Bill Donohue comments on last night’s edition of “Entertainment Tonight” (ET):

Pope bashers are coming out of the woodwork, so it is hard to keep up with all of them. But the vile hit piece on the pope that aired on ET is clearly one of the worst.

“The Pope’s Past” begins with correspondent Brian Ross complaining that many years ago he was slapped on the wrist by Cardinal Joseph Ratzinger. The occasion for this “brutality” was Ross’ decision to badger the cardinal while the would-be pope was walking to a car. Ross said, “It actually stung.” He did not say whether he was rushed to the local ER.

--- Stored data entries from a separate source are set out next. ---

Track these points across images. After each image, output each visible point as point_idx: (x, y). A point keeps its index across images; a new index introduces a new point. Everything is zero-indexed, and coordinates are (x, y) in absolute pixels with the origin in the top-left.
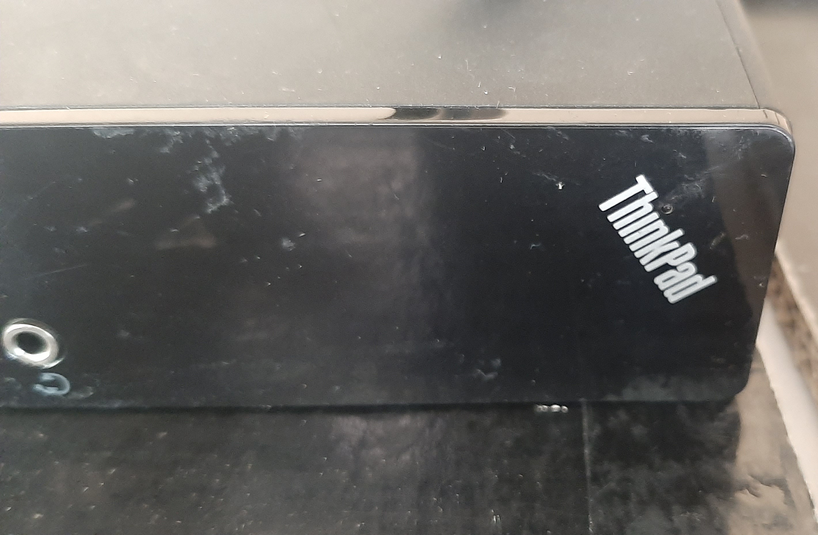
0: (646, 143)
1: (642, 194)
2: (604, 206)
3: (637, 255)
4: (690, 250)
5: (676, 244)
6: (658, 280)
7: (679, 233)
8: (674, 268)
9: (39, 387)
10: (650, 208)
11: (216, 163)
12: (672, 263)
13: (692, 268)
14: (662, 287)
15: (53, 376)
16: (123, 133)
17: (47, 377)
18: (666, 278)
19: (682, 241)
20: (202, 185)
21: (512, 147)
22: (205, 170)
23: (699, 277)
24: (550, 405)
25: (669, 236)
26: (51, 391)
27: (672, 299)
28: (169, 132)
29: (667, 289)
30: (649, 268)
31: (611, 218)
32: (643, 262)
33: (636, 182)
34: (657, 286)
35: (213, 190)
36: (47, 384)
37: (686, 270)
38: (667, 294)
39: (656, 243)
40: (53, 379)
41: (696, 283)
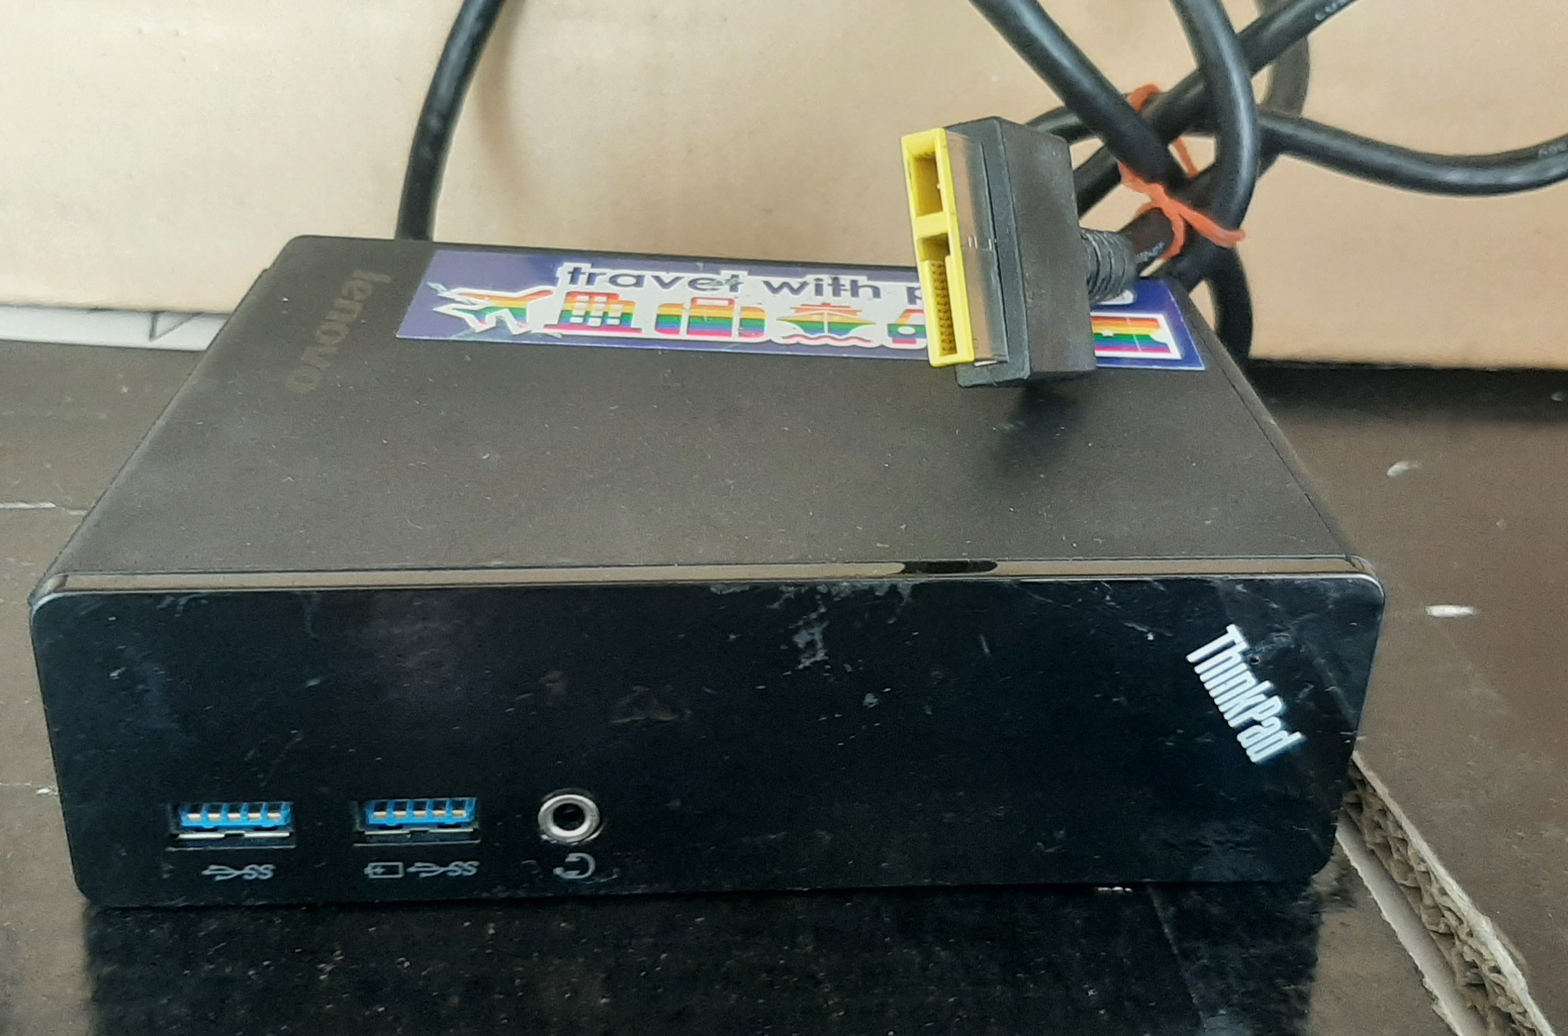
0: (1240, 592)
1: (1232, 644)
2: (1192, 658)
3: (1222, 709)
4: (1277, 704)
5: (1263, 697)
6: (1241, 737)
7: (1267, 685)
8: (1259, 723)
9: (558, 871)
10: (1239, 658)
11: (821, 618)
12: (1257, 718)
13: (1278, 723)
14: (1245, 744)
15: (578, 857)
16: (738, 590)
17: (573, 858)
18: (1249, 734)
19: (1269, 694)
20: (801, 640)
21: (1108, 598)
22: (808, 625)
23: (1285, 733)
24: (1112, 886)
25: (1256, 688)
26: (572, 875)
27: (1255, 758)
28: (783, 588)
29: (1250, 747)
30: (1233, 724)
31: (1198, 669)
32: (1227, 717)
33: (1226, 632)
34: (1239, 743)
35: (811, 644)
36: (570, 867)
37: (1272, 725)
38: (1249, 752)
39: (1242, 695)
40: (578, 860)
41: (1280, 740)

Next up is a promo for the documentary “Mea Maxima Culpa,” a classic agit-prop flick that is strewn with lies. Viewers learn that Pope Benedict XVI investigated, “but without much effect,” the charges levied against Father Marcial Maciel. Another savant asks, “Did Benedict punish him in any way?” To which he exclaims, “no.” Really? Then why is Benedict being credited by even his staunchest critics for removing Maciel from ministry and launching a Vatican take-over of his religious order?

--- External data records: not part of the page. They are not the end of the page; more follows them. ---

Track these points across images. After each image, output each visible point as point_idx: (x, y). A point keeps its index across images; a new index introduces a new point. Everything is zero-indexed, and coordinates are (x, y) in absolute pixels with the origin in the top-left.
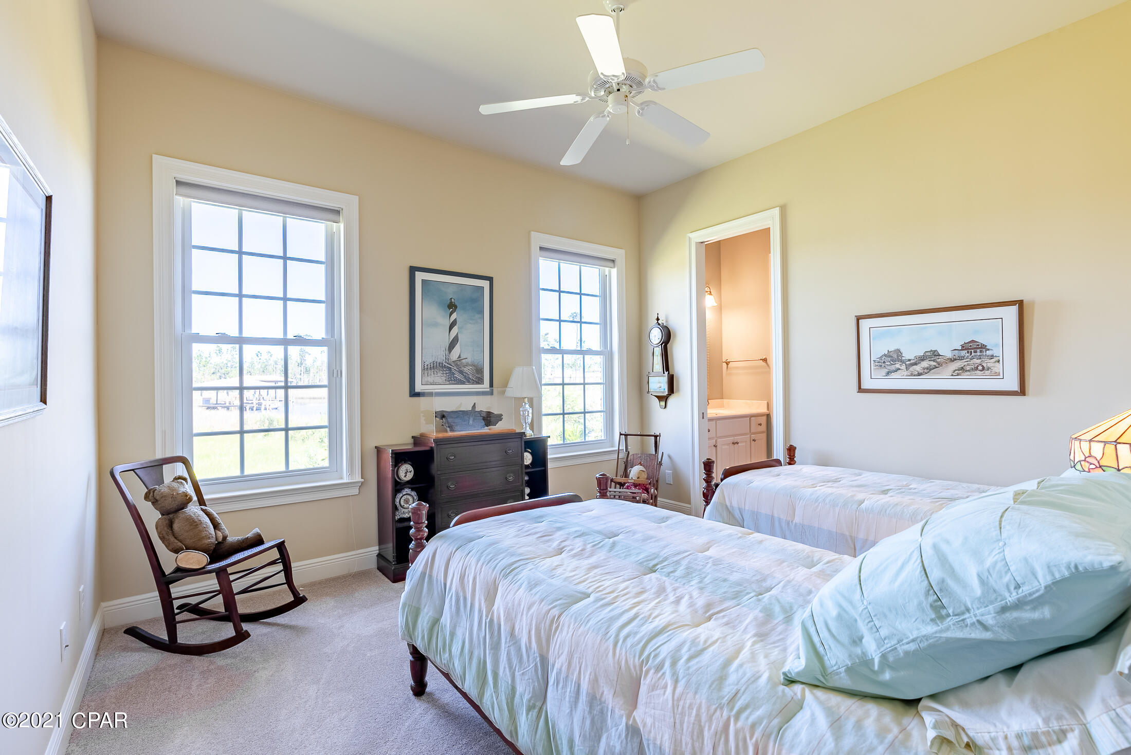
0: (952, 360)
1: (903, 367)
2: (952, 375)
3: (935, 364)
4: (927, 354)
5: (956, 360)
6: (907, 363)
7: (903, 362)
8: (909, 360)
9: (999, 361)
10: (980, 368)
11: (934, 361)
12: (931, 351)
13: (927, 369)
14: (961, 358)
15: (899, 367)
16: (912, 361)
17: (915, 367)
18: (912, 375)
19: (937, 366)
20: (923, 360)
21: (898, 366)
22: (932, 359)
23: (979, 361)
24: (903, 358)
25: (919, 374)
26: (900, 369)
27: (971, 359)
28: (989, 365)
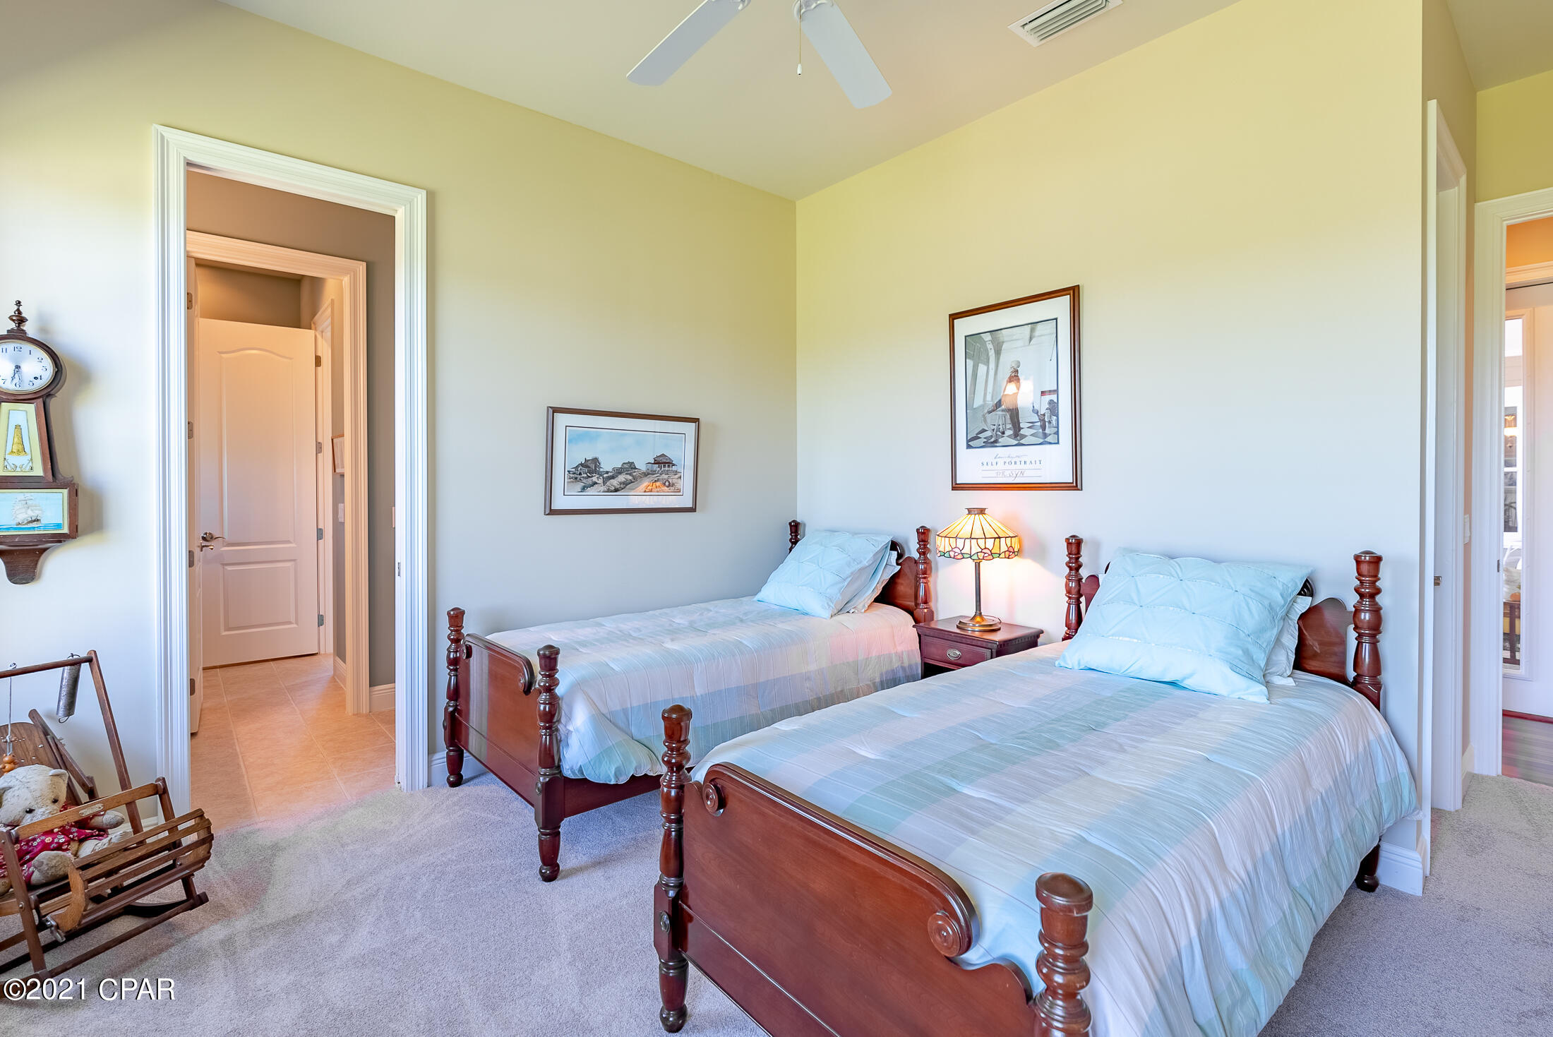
0: (646, 474)
1: (600, 481)
2: (645, 492)
3: (630, 478)
4: (626, 466)
5: (649, 474)
6: (605, 476)
7: (600, 474)
8: (607, 472)
9: (680, 477)
10: (667, 484)
11: (630, 474)
12: (629, 463)
13: (624, 483)
14: (653, 473)
15: (597, 481)
16: (610, 474)
17: (612, 480)
18: (609, 491)
19: (633, 480)
20: (620, 473)
21: (595, 479)
22: (629, 472)
23: (666, 477)
24: (601, 470)
25: (616, 490)
26: (597, 483)
27: (661, 474)
28: (674, 481)
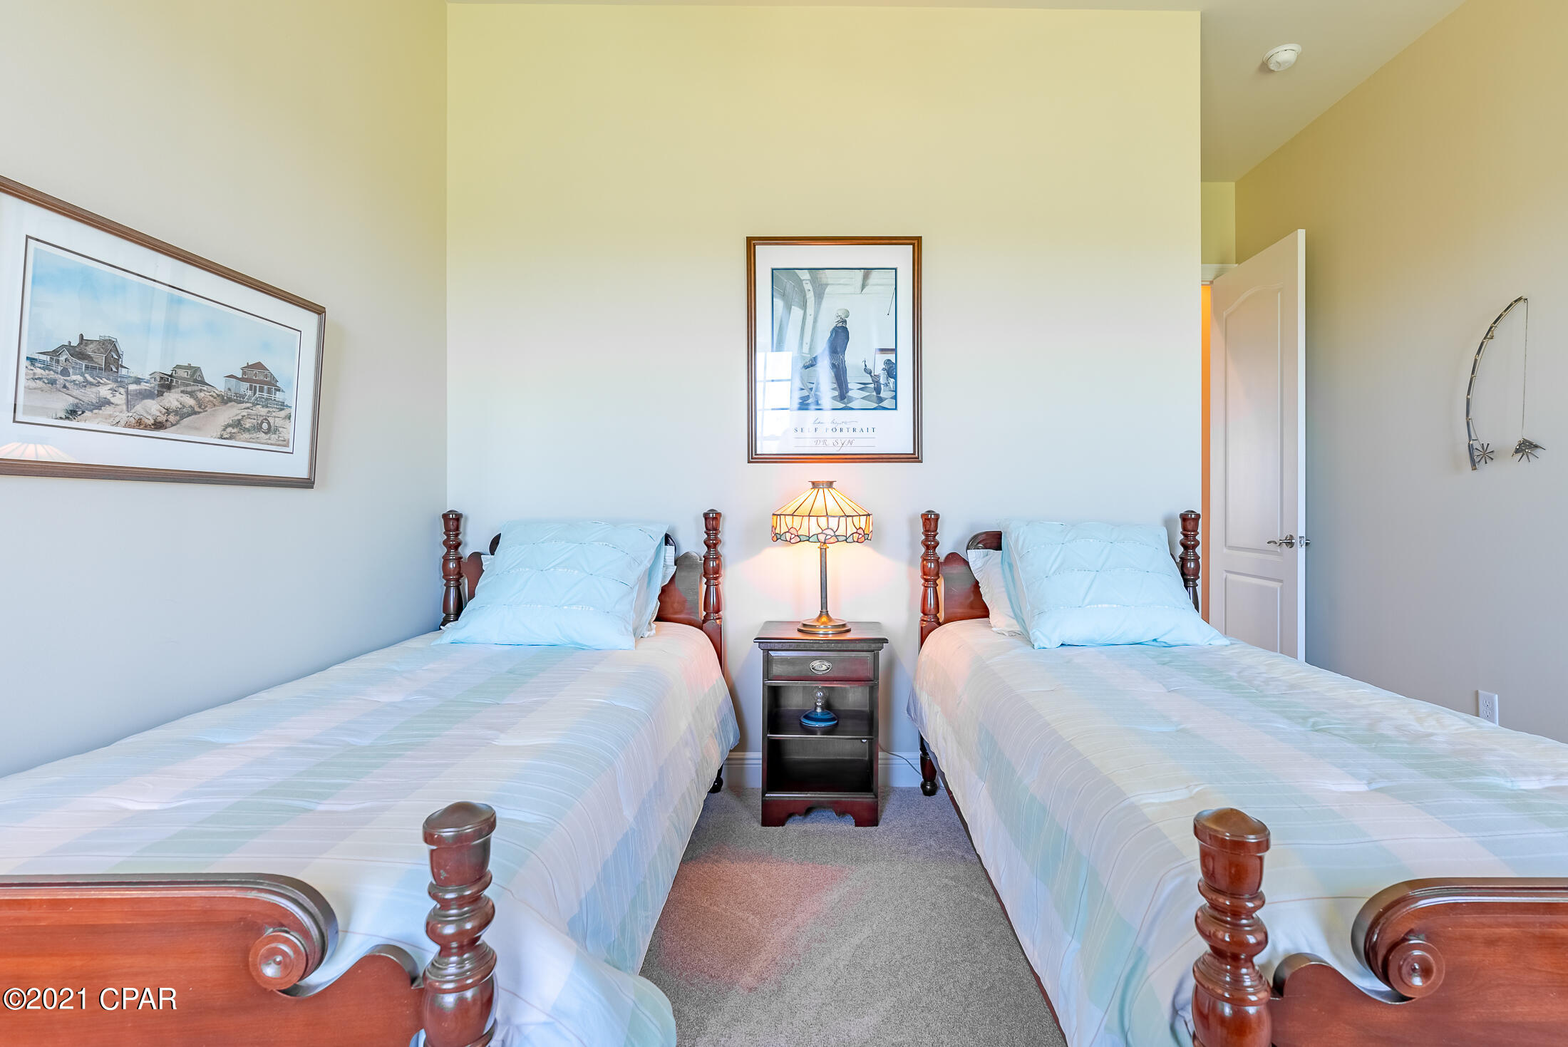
0: (225, 400)
1: (120, 399)
2: (222, 437)
3: (191, 402)
4: (182, 373)
5: (230, 400)
6: (132, 387)
7: (121, 383)
8: (138, 381)
9: (289, 417)
10: (265, 426)
11: (191, 394)
12: (189, 367)
13: (176, 412)
14: (239, 399)
15: (109, 396)
16: (144, 386)
17: (149, 402)
18: (139, 424)
19: (197, 409)
20: (169, 387)
21: (104, 392)
22: (189, 389)
23: (263, 411)
24: (124, 372)
25: (158, 426)
26: (109, 403)
27: (255, 405)
28: (279, 422)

The ET segment then says “the film implies that the pope…was at the epicenter” of the scandal. Agreed. That’s all the film does is imply. When there is no evidence to support outrageous claims, mud-slinging is all that is left. Similarly, we learn that documents on priestly wrongdoing “are said to be kept in secret Vatican archives.” More innuendo. Absent evidence, conjecture is the best they can do.

Then they roll out the paranoid attorney Jeffrey Anderson. “There is an enormous worldwide conspiracy—a cover-up at the highest level in the Catholic Church.” Not mentioned was the fact that all of his lawsuits to get the Vatican have failed. Indeed, they have been laughed out of court.

ET owes Catholics an apology for this Mafioso-style propaganda exercise.